For his career, Ingram ranks eleventh all-time in scoring (1,494 points), fourth in three-pointers (213), fourth in free throw percentage (81.6%), third in steals (217) and fifth in minutes played (3,856). He is tied for third in games played with 123, and was a starter in every game in which he appeared. The Rockets’ record in his four seasons was 75–48, 47–23 in MAC play.

===College statistics===

| Year | Team | GP | GS | MPG | FG% | 3P% | FT% | RPG | APG | SPG | BPG | PPG |
|---|---|---|---|---|---|---|---|---|---|---|---|---|
| 2003–04 | Toledo | 31 | 31 | 29.6 | .419 | .390 | .776 | 3.0 | 3.6 | 1.3 | .3 | 10.0 |
| 2004–05 | Toledo | 29 | 29 | 28.7 | .401 | .366 | .806 | 4.0 | 3.2 | 1.8 | .1 | 9.3 |
| 2005–06 | Toledo | 31 | 31 | 31.6 | .406 | .337 | .876 | 3.2 | 2.9 | 1.9 | .3 | 14.6 |
| 2006–07 | Toledo | 32 | 32 | 35.2 | .372 | .297 | .766 | 4.4 | 2.8 | 2.1 | .3 | 14.5 |

==Professional career==
===2007–08 season===
Ingram went undrafted in the 2007 NBA draft. In October 2007, he signed with Saint-Étienne Basket of France for the 2007–08 season. In 29 regular-season games, he averaged 14.7 points, 3.6 rebounds, 3.3 assists and 1.6 steals per game. In five play-off games, he averaged 20.8 points, 4.0 rebounds, 3.2 assists and 1.4 steals per game.

===2008–09 season===
In 2008, Ingram signed with JL Bourg-en-Bresse for the 2008–09 season. In 39 total games, he averaged 17.7 points, 3.2 rebounds, 4.9 assists and 1.8 steals per game.
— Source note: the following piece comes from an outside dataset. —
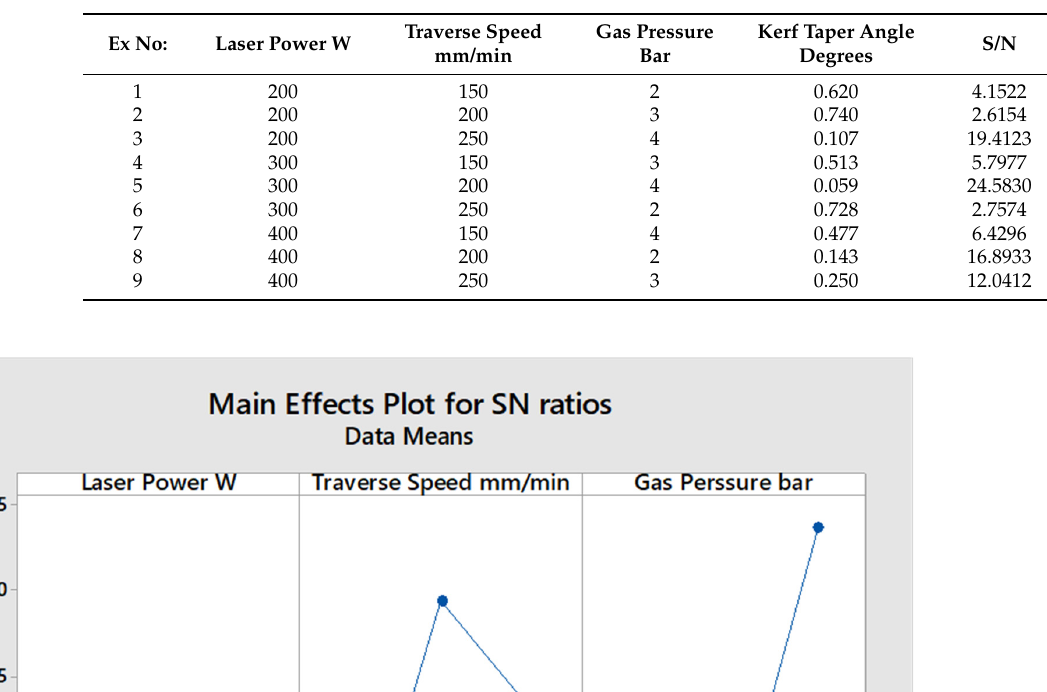
Table 7. L9 array of input parameter levels with measured Kerf taper angle θ ° in degrees and cal- culated signal-to-noise (S/N) ratio based on the Taguchi method for 2 mm specimen thickness.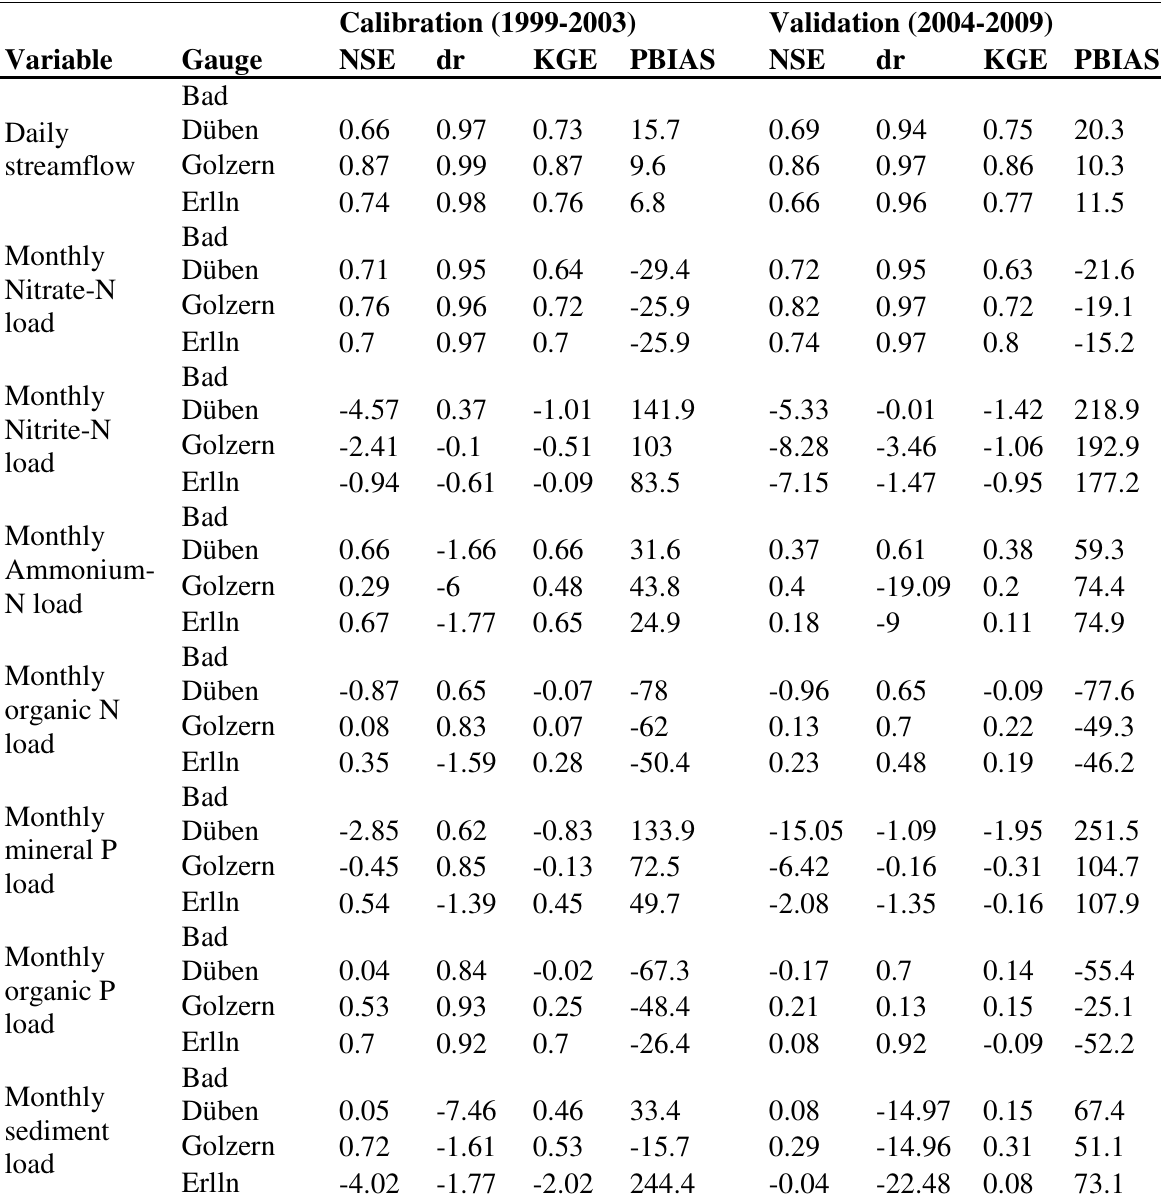
Table A1.1: Performance metrics for the Middle Mulde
Finished 3rd in MVP voting.

===2009–10 season===
In November 2009, Ingram signed with Stade Clermontois BA for the rest of the 2009–10 season. In 27 games, he averaged 15.9 points, 2.5 rebounds, 4.7 assists and 1.3 steals per game. Voted Eurobasket.com All French Pro B honorable mention.

===2010–11 season===
On August 17, 2010, Ingram signed with Olympique Antibes for the 2010–11 season. In 34 games, he averaged 13.9 points, 3.4 rebounds, 4.4 assists and 1.4 steals per game.

===2011–12 season===
In August 2011, Ingram signed a one-year deal with Factum Sport Debrecen of the Hungarian League. In 26 games, he averaged 24.6 points, 3.7 rebounds, 5.7 assists and 2.4 steals per game. He finished the season as the league's leading scorer, resulting in him being placed on the Hungarian Championship All Import Team. Also was voted to the all star team.

===2012–13 season===
On August 6, 2012, Ingram signed with Tartu Ülikool/Rock of Estonia for the 2012–13 season. In 23 games, he averaged 13.8 points, 3.7 rebounds, 4.4 assists and 1.4 steals per game. He was voted All Baltic League honorable mention, All Estonian League First Team, All Estonian League Important Team, as well as the Estonian League Guard of the Year.

===2013–14 season===
In July 2013, Ingram signed with Poitiers Basket 86 of France for the 2013–14 season. In 50 total games, he averaged 12.7 points, 1.9 rebounds, 4.1 assists and 1.1 steals per game. Took Poitiers Basket 86 to the finals where they lost the best of 3 game series to JL Bourg-en-Bresse.

===2014–15 season===
On September 1, 2014, Ingram signed with Aries Trikala of Greece for the 2014–15 season. In 26 total games, he averaged 12.2 points, 4.7 assists, and 3.2 rebounds while playing 32 min per game

===2015–16===
In September 2015, Ingram signed with Lions de Geneve of Switzerland for the 2015–16 season. In 33 total games, he averaged 10.8 points, 4.5 rebounds, 4.5 assists per game while playing 27 min per game.

==Coaching career==
===2016–17===
In July 2016, Ingram was hired to the Olivet Comets men's basketball staff under Steve Ernst as head assistant as well as recruiting coordinator.

===2017–2024===
In June 2017, Ingram was hired to the Toledo Rockets men's basketball staff as Director of Basketball Operations. In October 2018, Ingram was promoted to assistant coach.

===2024–present===
In July 2024, Ingram was promoted to associate head coach.

==Personal==
Ingram is the son of Phebeit and Michael Ingram, the latter a NJCAA hall of fame basketball coach at Lansing Community College. Ingram has three siblings, all of whom have played college basketball. Older brother, Mike, played at Lansing Community College; older sister, Alayne, starred at the University of Michigan and was drafted in the WNBA by the Sacramento Monarchs; and younger sister, Jocelyn, played at Grand Valley State University. Ingram is married to Tiewjuan Ingram. Together they have two sons, Justin Jr and Jaxson.